- WHAT IS ASKED -
Reproduce every line of these records exactly as it appears.

** Start PROVIDED ENTRIES **

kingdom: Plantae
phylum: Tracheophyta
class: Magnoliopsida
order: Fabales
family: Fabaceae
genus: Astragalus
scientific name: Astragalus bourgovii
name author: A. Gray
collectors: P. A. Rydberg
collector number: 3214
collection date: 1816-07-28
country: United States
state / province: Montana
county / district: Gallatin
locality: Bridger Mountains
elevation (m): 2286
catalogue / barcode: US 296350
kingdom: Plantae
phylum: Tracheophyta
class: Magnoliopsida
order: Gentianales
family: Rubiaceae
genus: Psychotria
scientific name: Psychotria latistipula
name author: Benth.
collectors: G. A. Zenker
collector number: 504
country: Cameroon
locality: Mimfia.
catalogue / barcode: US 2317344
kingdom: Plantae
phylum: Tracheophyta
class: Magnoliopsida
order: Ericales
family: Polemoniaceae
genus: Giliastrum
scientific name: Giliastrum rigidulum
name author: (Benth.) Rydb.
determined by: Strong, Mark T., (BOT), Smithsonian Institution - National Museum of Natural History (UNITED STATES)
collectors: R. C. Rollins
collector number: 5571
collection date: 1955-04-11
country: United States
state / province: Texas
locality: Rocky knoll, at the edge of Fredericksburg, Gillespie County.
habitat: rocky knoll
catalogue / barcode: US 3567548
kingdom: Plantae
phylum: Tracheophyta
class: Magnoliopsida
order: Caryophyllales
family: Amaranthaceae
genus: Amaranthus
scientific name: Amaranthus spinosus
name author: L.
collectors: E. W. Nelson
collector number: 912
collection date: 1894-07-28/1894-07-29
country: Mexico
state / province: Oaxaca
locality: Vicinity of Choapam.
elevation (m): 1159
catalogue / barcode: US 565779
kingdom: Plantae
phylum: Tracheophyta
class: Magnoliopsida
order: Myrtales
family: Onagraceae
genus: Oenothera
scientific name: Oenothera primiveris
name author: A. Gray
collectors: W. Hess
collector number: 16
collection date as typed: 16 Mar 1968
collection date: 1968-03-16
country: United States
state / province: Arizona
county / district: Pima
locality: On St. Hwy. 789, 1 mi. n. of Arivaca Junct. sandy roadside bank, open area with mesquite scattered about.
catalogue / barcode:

** End PROVIDED ENTRIES **

- TASK SOLUTION -
kingdom: Plantae
phylum: Tracheophyta
class: Magnoliopsida
order: Fabales
family: Fabaceae
genus: Astragalus
scientific name: Astragalus bourgovii
name author: A. Gray
collectors: P. A. Rydberg
collector number: 3214
collection date: 1816-07-28
country: United States
state / province: Montana
county / district: Gallatin
locality: Bridger Mountains
elevation (m): 2286
catalogue / barcode: US 296350
kingdom: Plantae
phylum: Tracheophyta
class: Magnoliopsida
order: Gentianales
family: Rubiaceae
genus: Psychotria
scientific name: Psychotria latistipula
name author: Benth.
collectors: G. A. Zenker
collector number: 504
country: Cameroon
locality: Mimfia.
catalogue / barcode: US 2317344
kingdom: Plantae
phylum: Tracheophyta
class: Magnoliopsida
order: Ericales
family: Polemoniaceae
genus: Giliastrum
scientific name: Giliastrum rigidulum
name author: (Benth.) Rydb.
determined by: Strong, Mark T., (BOT), Smithsonian Institution - National Museum of Natural History (UNITED STATES)
collectors: R. C. Rollins
collector number: 5571
collection date: 1955-04-11
country: United States
state / province: Texas
locality: Rocky knoll, at the edge of Fredericksburg, Gillespie County.
habitat: rocky knoll
catalogue / barcode: US 3567548
kingdom: Plantae
phylum: Tracheophyta
class: Magnoliopsida
order: Caryophyllales
family: Amaranthaceae
genus: Amaranthus
scientific name: Amaranthus spinosus
name author: L.
collectors: E. W. Nelson
collector number: 912
collection date: 1894-07-28/1894-07-29
country: Mexico
state / province: Oaxaca
locality: Vicinity of Choapam.
elevation (m): 1159
catalogue / barcode: US 565779
kingdom: Plantae
phylum: Tracheophyta
class: Magnoliopsida
order: Myrtales
family: Onagraceae
genus: Oenothera
scientific name: Oenothera primiveris
name author: A. Gray
collectors: W. Hess
collector number: 16
collection date as typed: 16 Mar 1968
collection date: 1968-03-16
country: United States
state / province: Arizona
county / district: Pima
locality: On St. Hwy. 789, 1 mi. n. of Arivaca Junct. sandy roadside bank, open area with mesquite scattered about.
catalogue / barcode:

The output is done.